GoodLeap is revolutionizing the sustainable solutions industry through their technology platform that has facilitated over $30 billion in financing since 2018. As a Staff Software Engineer – AI Agents, you'll be at the forefront of developing intelligent, conversational, and task-driven products that empower professionals in the trades industries and homeowners to adopt sustainable solutions. This hands-on technical leadership role combines deep technical expertise with strategic thinking, where you'll architect and deliver production-grade AI agent capabilities while setting long-term technical direction.
The role involves leading the development of sophisticated AI agent platforms, including multi-modal interactions, multi-agent orchestration, and memory systems. You'll work with Python and FastAPI to build robust backend services, integrate with various LLM APIs, and develop vector databases for enhanced agent intelligence. The position offers the unique opportunity to shape GoodLeap's AI strategy while contributing to their mission of making sustainable solutions more accessible and affordable.
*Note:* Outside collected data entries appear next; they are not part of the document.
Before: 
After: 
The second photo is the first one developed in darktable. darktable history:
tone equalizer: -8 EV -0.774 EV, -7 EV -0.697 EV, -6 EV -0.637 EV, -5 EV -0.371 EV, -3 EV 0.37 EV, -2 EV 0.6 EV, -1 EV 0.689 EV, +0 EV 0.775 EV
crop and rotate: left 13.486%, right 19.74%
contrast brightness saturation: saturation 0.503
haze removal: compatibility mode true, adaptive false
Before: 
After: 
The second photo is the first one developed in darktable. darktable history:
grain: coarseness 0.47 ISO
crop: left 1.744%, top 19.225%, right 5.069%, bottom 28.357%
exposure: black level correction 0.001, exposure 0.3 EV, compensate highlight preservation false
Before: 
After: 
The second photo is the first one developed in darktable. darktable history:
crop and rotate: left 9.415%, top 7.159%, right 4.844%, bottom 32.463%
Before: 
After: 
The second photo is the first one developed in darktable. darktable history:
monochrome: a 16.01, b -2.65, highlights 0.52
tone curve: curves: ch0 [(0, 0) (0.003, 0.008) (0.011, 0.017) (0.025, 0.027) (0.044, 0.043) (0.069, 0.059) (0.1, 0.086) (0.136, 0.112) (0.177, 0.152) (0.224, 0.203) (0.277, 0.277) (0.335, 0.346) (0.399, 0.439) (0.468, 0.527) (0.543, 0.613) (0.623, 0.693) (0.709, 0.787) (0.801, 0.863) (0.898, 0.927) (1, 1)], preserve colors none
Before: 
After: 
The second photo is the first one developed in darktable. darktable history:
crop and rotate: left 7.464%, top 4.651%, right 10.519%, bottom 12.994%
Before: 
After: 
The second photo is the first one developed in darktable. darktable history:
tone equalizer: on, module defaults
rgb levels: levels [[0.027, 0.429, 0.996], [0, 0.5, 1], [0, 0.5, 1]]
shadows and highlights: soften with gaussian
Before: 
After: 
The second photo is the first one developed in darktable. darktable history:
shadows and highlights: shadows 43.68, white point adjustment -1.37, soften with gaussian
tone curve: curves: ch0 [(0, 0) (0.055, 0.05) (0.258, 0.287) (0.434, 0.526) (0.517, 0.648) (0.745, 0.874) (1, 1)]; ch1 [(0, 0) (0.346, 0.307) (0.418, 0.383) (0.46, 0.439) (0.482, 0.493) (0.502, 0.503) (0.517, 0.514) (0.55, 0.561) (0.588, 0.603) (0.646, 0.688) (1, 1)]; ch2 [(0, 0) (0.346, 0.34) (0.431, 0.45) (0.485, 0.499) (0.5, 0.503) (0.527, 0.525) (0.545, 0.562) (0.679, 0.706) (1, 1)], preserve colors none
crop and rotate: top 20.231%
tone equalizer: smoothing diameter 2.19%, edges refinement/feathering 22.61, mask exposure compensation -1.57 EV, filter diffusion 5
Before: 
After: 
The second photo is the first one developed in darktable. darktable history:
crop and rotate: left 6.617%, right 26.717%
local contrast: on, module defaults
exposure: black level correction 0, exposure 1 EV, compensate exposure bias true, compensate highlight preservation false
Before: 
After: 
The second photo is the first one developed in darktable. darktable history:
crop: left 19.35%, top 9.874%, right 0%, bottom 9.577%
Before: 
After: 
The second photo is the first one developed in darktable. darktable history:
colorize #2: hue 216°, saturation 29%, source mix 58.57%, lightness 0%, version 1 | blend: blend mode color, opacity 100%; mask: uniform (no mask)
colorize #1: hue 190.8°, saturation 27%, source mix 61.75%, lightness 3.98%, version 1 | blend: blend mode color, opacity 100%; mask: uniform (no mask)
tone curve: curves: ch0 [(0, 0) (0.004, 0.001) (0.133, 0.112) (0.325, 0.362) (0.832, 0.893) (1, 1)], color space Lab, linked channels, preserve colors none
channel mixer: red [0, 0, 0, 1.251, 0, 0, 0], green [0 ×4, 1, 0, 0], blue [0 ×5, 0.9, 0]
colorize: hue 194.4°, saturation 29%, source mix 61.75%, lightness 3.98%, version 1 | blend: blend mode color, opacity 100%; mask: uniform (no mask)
Working in a hybrid environment in San Francisco, you'll collaborate with cross-functional teams, mentor other engineers, and drive technical excellence across the organization. The compensation package includes a competitive salary range of $173,003 - $200,000, plus potential bonuses and equity compensation. This is an opportunity to make a lasting impact on both the company's technology ecosystem and the broader mission of promoting sustainable solutions.
The ideal candidate brings 5+ years of software engineering experience, with specific expertise in AI/ML technologies, distributed systems, and technical leadership. You'll need strong Python skills, experience with LLMs, and the ability to balance innovation with practical delivery. This role is perfect for someone who combines technical excellence with strategic thinking and wants to be at the cutting edge of AI development while contributing to environmental sustainability.